Large businesses are always efficient, right?


Can you call a business that makes 20+ million dollars a year successful if its entire corporate staff is afraid of upper management and morale is low?

What if this company encounters major business emergencies on a monthly, if not weekly basis, and yet the management staff still goes home at 5 o’clock and sleeps soundly?

What if this company were able to blow hundreds of thousands of dollars on mistakes and not learn anything?

Yet at the end of the year they turned a profit.

Are they successful?


4 responses to “Large businesses are always efficient, right?”

  1. I’m guessing that’s a rhetorical question.

    If it isn’t, then I’d say three things:

    1) this may be an outsider’s view of things based on a limited data set. It may actually be better than it looks. If it’s based on an insider’s, it’s possible that the situation may not be as bad as it seems to one person. It may be just that bad but it’s impossible to know one way or the other without specifics.

    2) What are the gross revenues, of which $20 million is profit? If they’re $7 billion annually, then this is a very unsuccessful business. If they’re $25 million, then this is a huge success.

    3) Your terminology, bereft of specifics, is very woozy. For example, “… entire corporate staff is afraid …” seems unlikely. I doubt that the statement is informed from substantive polling and I further doubt that fear is the right emotion for the majority.

    Another: I find it hard to believe that a company can “… [encounter] major business emergencies on a monthly, if not weekly basis …” and still stick around. If that’s the case, then the management of the company is amazing. Business emergencies on the order of 12 to 52 per year mean that the company is operating in a highly unstable environment–usually such situations bankrupt the company.

    Finally, the fact that they can “blow hundreds of thousands of dollars on mistakes and not learn anything” doesn’t really mean much. What are the mistakes? Were they forays into new lines of business that didn’t pan out? Did they buy technology that didn’t generate enough revenue? And how can you know that they didn’t learn anything? The only way I can think of is if they make the same mistake over and over, but even then it’s difficult to say exactly whether that’s a bad thing. If they think they’re on to something big, then it’s hardly rotten to keep at it even if several tries don’t produce results.

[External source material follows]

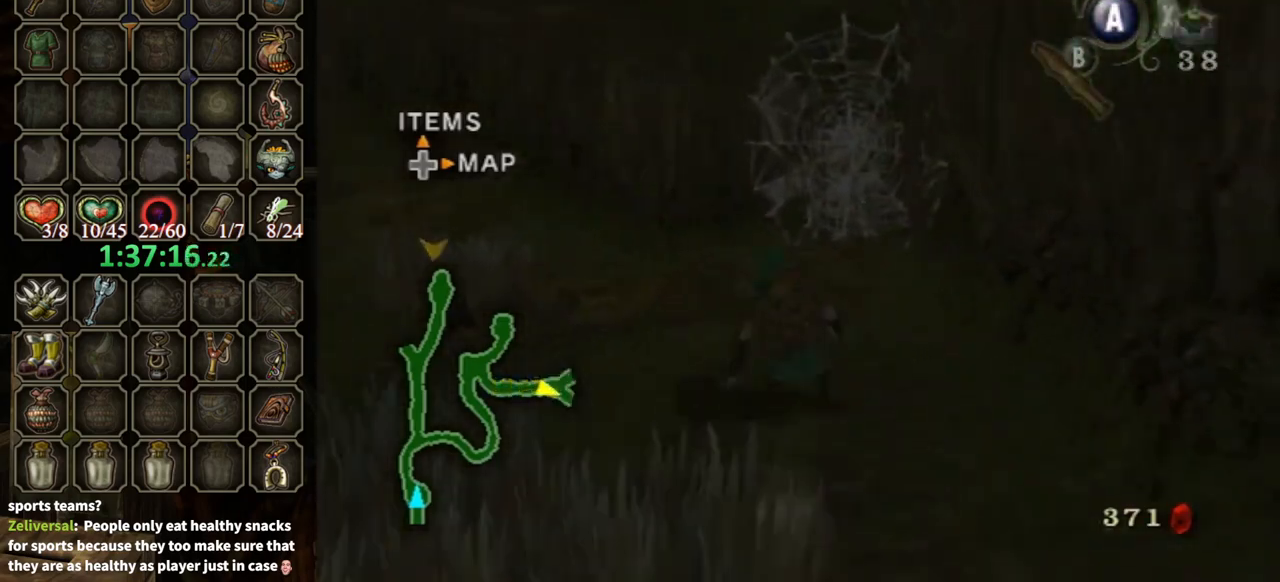
{"buttons": [], "left_stick": "up", "right_stick": "center", "events": [[67, "A", "down"], [100, "A", "up"]]}
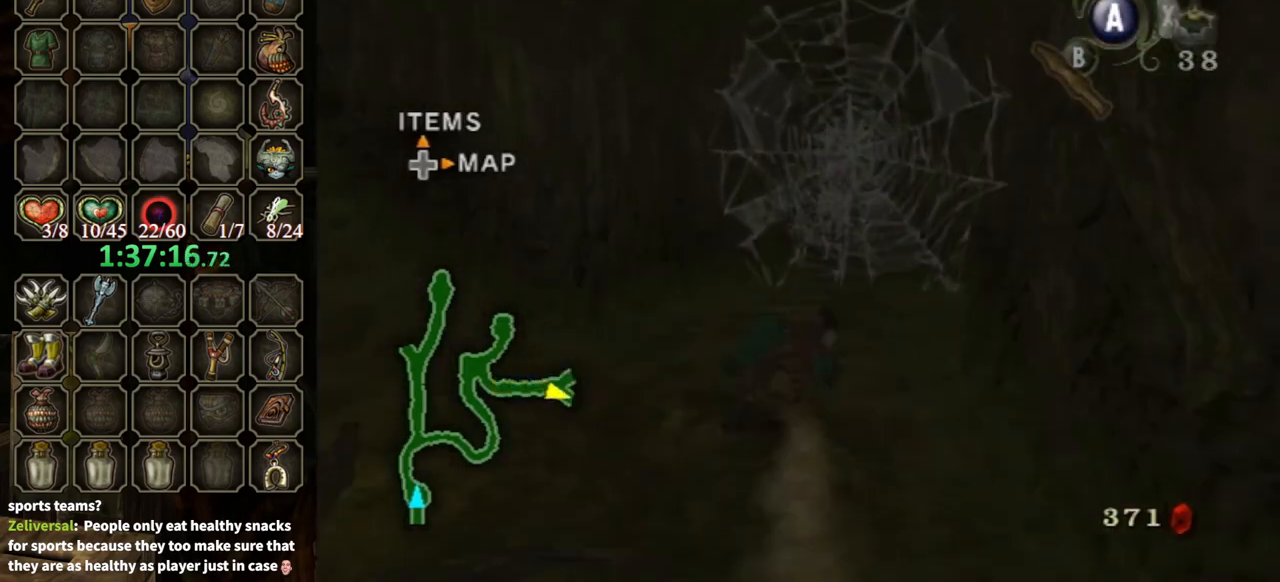
{"buttons": [], "left_stick": "up", "right_stick": "center", "events": []}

    That being said, they are probably boneheads. I’ve seen exactly the sort of thing that you describe at a previous employer and I hated it. I’m just saying that it might not be as bad as you make it out.

  2. I would have to see one of these companies to believe it. I mean, you may make $20MM in one year, but if you sit on your ass while Rome burns, you’re likely to end up out of business the following year!

    I’m not sure how “real-world” the scenario you pose really is. I still believe that sustained success comes from hard work – or at least VERY smart work 😉

  3. Good comments, everyone. I’ll have to respond more tonight but yes it’s a real world situation, yes it’s all happening right now, and yes they make a huge profit. Private company, too but they could go public.